======== Supplied passage

It now follows that ${\tau_{\alpha}}$ indeed has the appropriate properties.

Now, consider a ${\mathfrak{g}}$-module ${V}$ (with the Lie algebra representation ${\phi: \mathfrak{g} \rightarrow End(V)}$) on which ${X_{\alpha}, Y_{\alpha}}$ act locally nilpotently, so that

$\displaystyle \psi := \exp( \phi(X_{\alpha})) \exp( \phi(-Y_{\alpha})) \exp( \phi(X_{\alpha})) \in Aut(V)$

is well-defined. We will use ${\psi}$ heavily below.

The weights are invariant under the Weyl group

Lemma 5 Suppose ${X_{\alpha}, Y_{\alpha}}$ act locally nilpotently on ${V}$. Then ${\psi(V_{\gamma}) = V_{s_{\alpha} \gamma}}$ for ${\gamma}$ any weight.

Let ${v \in V_{\gamma}}$.

================
======== Dataset excerpts

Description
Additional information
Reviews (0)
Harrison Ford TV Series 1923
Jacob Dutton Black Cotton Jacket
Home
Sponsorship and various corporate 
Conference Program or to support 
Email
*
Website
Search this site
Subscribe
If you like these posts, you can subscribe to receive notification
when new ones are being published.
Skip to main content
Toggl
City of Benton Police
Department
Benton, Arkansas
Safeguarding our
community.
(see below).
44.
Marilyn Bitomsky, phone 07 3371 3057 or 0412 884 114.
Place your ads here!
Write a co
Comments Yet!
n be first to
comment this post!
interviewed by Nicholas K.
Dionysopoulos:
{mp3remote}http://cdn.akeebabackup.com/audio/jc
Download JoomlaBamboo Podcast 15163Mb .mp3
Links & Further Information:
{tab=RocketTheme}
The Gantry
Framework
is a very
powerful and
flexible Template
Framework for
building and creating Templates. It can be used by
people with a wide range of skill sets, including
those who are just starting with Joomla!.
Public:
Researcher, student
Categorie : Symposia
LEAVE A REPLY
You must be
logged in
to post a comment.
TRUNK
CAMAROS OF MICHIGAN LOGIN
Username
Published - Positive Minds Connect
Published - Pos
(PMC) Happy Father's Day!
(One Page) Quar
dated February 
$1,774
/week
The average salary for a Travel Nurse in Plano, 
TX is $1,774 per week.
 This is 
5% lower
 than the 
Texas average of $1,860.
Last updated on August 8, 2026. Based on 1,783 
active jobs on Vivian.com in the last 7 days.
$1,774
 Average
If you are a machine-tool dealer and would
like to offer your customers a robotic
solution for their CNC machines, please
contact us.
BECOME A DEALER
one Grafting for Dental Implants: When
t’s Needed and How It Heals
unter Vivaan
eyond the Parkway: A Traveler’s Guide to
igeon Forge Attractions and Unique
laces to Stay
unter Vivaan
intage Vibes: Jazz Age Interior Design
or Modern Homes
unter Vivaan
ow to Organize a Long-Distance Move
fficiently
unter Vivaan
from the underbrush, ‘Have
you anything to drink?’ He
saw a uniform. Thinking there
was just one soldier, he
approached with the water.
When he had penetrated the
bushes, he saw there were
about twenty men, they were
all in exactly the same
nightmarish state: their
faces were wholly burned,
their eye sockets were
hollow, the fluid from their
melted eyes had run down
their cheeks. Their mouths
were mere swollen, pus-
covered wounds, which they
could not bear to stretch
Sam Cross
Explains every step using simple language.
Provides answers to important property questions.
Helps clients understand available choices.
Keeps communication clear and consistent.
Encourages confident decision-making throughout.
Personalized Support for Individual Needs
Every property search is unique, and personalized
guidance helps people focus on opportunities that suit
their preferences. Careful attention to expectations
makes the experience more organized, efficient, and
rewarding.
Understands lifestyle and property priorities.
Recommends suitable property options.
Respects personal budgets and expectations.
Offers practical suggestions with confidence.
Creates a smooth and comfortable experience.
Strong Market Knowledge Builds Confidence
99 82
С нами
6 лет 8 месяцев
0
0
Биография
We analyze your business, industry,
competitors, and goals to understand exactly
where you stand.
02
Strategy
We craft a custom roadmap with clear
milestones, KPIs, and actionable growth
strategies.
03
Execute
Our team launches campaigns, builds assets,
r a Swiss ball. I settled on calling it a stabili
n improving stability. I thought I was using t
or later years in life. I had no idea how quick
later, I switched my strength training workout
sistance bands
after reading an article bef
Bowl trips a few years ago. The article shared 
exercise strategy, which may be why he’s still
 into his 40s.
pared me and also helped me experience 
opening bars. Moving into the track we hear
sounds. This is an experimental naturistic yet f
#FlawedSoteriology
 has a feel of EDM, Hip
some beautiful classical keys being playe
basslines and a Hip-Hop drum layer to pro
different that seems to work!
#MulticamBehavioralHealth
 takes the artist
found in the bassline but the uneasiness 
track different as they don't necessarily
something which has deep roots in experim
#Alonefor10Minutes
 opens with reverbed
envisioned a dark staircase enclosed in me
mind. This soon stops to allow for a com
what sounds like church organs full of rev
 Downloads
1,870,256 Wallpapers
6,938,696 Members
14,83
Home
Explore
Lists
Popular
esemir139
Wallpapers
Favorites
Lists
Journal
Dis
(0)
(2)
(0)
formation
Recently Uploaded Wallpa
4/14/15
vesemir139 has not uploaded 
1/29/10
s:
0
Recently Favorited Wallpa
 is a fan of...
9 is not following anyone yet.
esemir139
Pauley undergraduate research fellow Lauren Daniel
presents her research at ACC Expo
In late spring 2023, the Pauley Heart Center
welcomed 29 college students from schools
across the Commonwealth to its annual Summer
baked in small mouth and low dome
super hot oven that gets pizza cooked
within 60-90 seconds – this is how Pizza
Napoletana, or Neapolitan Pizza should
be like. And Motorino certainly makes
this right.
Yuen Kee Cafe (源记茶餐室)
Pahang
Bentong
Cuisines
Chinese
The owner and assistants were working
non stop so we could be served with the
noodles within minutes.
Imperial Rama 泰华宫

================

» To-do item:
Write out the passage above on weights and the Weyl group in full, with every word and formula unchanged.

» Expected output:
It now follows that ${\tau_{\alpha}}$ indeed has the appropriate properties.

Now, consider a ${\mathfrak{g}}$-module ${V}$ (with the Lie algebra representation ${\phi: \mathfrak{g} \rightarrow End(V)}$) on which ${X_{\alpha}, Y_{\alpha}}$ act locally nilpotently, so that

$\displaystyle \psi := \exp( \phi(X_{\alpha})) \exp( \phi(-Y_{\alpha})) \exp( \phi(X_{\alpha})) \in Aut(V)$

is well-defined. We will use ${\psi}$ heavily below.

The weights are invariant under the Weyl group

Lemma 5 Suppose ${X_{\alpha}, Y_{\alpha}}$ act locally nilpotently on ${V}$. Then ${\psi(V_{\gamma}) = V_{s_{\alpha} \gamma}}$ for ${\gamma}$ any weight.

Let ${v \in V_{\gamma}}$.